More on Solaris x86 and page tables
By JoeBonasera on May 10, 2005
Tim Marsland has started blog entries about the Solaris project to port to x86 64. For my part, here's more low level detail about the Solaris 10 x86 page table management.
One issue that any x86 Operating System has to deal with is how to manage software access to page tables. The hardware does page table lookups using physical (not virtual) addresses. However, in order for an OS to create, modify or remove page table entries it has to have the page table mapped in virtual memory.
Solaris 9 stored page tables in the "user" part of virtual address space. Whenever the kernel had to access a pagetable entry, it would change %cr3 once to switch to the page table address space and then again to get back to the original address space. One of the ramifications of changing %cr3 on x86 is that the entire contents of the TLB may be invalidated.
In Solaris 10 we take a different approach to minimize the impact of page table accesses on the TLB. The kernel maintains 4K page aligned peep holes which are remapped on demand to access pagetables. Remapping a single page requires one INVLPG instruction which can be much quicker than an entire address space change, TLB flush and subsequent TLB reloads. Solaris allocates a unique peep hole for each CPU, to avoid contention or interference between CPUs. To use the peep hole, the HAT does:
- Disable thread preemption, so it won't migrate to a different CPU.
- Acquire a per-peep-hole spin lock, to avoid conflicting with interrupt code
- If the peep-hole doesn't already point to the desired physical page
- Update the PTE to the peep hole to the new page.
- Issue an INVLPG for the peep hole address
- Access the desired page table entry (usually one XCHG instruction)
- Release the spin lock
- Enable preemption
The spin lock comes into play when an interrupt happens during a page table access and the interrupt code also has to access a pagetable. In that case the spin lock acquisition allows the interrupt thread to yield back to the interrupted, or pinned, thread to allow it to free up the peep hole. The code to disable and enable preemption is very quick. On Solaris it's just an increment of a thread flag for disable and an increment/compare for enable.

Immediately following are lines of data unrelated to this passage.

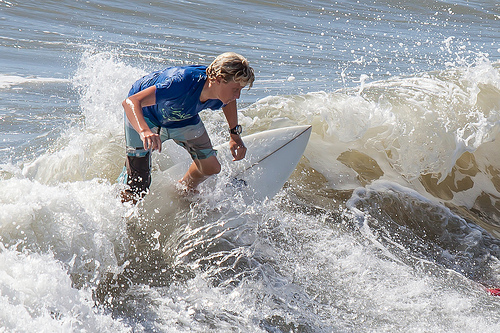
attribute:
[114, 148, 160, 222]
leg — here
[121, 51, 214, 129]
shirt — here, blue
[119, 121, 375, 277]
surfboard — white, here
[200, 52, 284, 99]
hair — blonde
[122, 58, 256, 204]
surfer — white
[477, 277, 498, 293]
object — red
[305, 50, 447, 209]
wave — ridden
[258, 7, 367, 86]
water — very clean, splashing, big, brown, calm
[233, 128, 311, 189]
line — here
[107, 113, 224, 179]
shortsa — here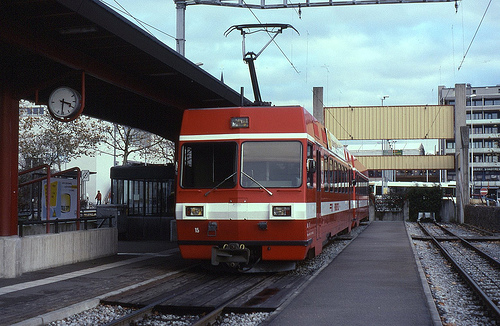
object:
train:
[174, 105, 378, 274]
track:
[107, 274, 268, 324]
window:
[333, 160, 339, 193]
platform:
[0, 227, 174, 325]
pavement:
[264, 218, 435, 325]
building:
[312, 87, 455, 217]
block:
[1, 235, 18, 279]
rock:
[116, 305, 124, 310]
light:
[185, 206, 204, 217]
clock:
[47, 86, 82, 119]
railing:
[17, 215, 119, 236]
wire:
[243, 0, 260, 25]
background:
[0, 0, 500, 244]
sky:
[100, 0, 498, 114]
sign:
[41, 177, 79, 221]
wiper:
[203, 171, 273, 198]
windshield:
[241, 140, 304, 190]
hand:
[61, 98, 65, 114]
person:
[95, 190, 102, 205]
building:
[438, 83, 500, 207]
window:
[485, 98, 495, 104]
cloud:
[255, 4, 500, 76]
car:
[375, 193, 402, 212]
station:
[0, 20, 445, 326]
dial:
[73, 100, 77, 102]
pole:
[174, 0, 186, 53]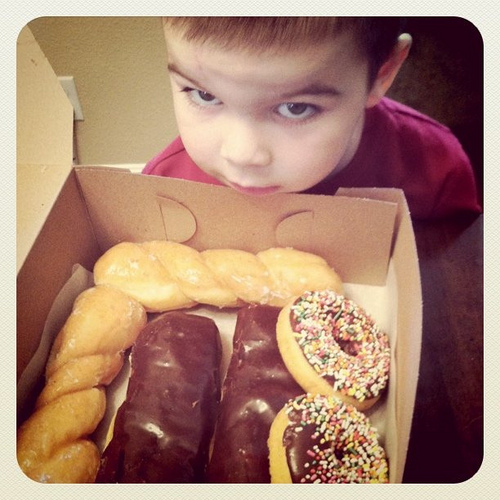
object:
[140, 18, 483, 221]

When running the 64 bit kernel on a processor that has much more virtual address space than actual physical memory, this is all much easier. The kernel maintains a region of virtual address space that is mapped 1:1 to physical addresses called seg_kpm (kernel physical map). The pagetable code uses addresses in seg_kpm to access page tables instead of using the peep hole. This saves executing a lot of code and is much faster. One of the many benefits of a 64 bit operating system.

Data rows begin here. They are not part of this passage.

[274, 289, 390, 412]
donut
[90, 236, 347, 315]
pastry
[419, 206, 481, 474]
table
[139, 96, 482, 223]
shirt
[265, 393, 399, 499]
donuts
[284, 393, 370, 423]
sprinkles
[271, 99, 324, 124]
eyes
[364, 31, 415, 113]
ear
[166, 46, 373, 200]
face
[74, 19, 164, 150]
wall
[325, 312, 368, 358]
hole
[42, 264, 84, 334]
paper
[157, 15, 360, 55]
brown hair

The page tables for certain special purpose parts of the kernel address space are always maintained in virtual memory. This includes the PTEs that map peep holes as well as something called segmap which is used frequently in I/O transactions.
One note for anybody looking at the source once Open Solaris hits the streets, is that the code confusingly calls the peep holes "windows" - for the purpose of this blog, the term peep hole seemed better. Maybe I'll get the code changed to match.
A final optimization to mention here is that the Solaris 32 and 64 bit kernels avoid allocating overhead pagetables for 32 bit user processes when using PAE. Since a 32 bit user process has at most 4 page table entries at level 2, the HAT stores the entries in part of the address space data structure. When a thread using that address space starts to run a CPU, the 4 entries are copied to a per-cpu set of pagetables at the start of the current level 2 page table. This saves approximately 1 page for each 32 bit process in the 32 bit kernel and 3 pages for each 32 bit process in the 64 bit kernel using a consistent mechanism.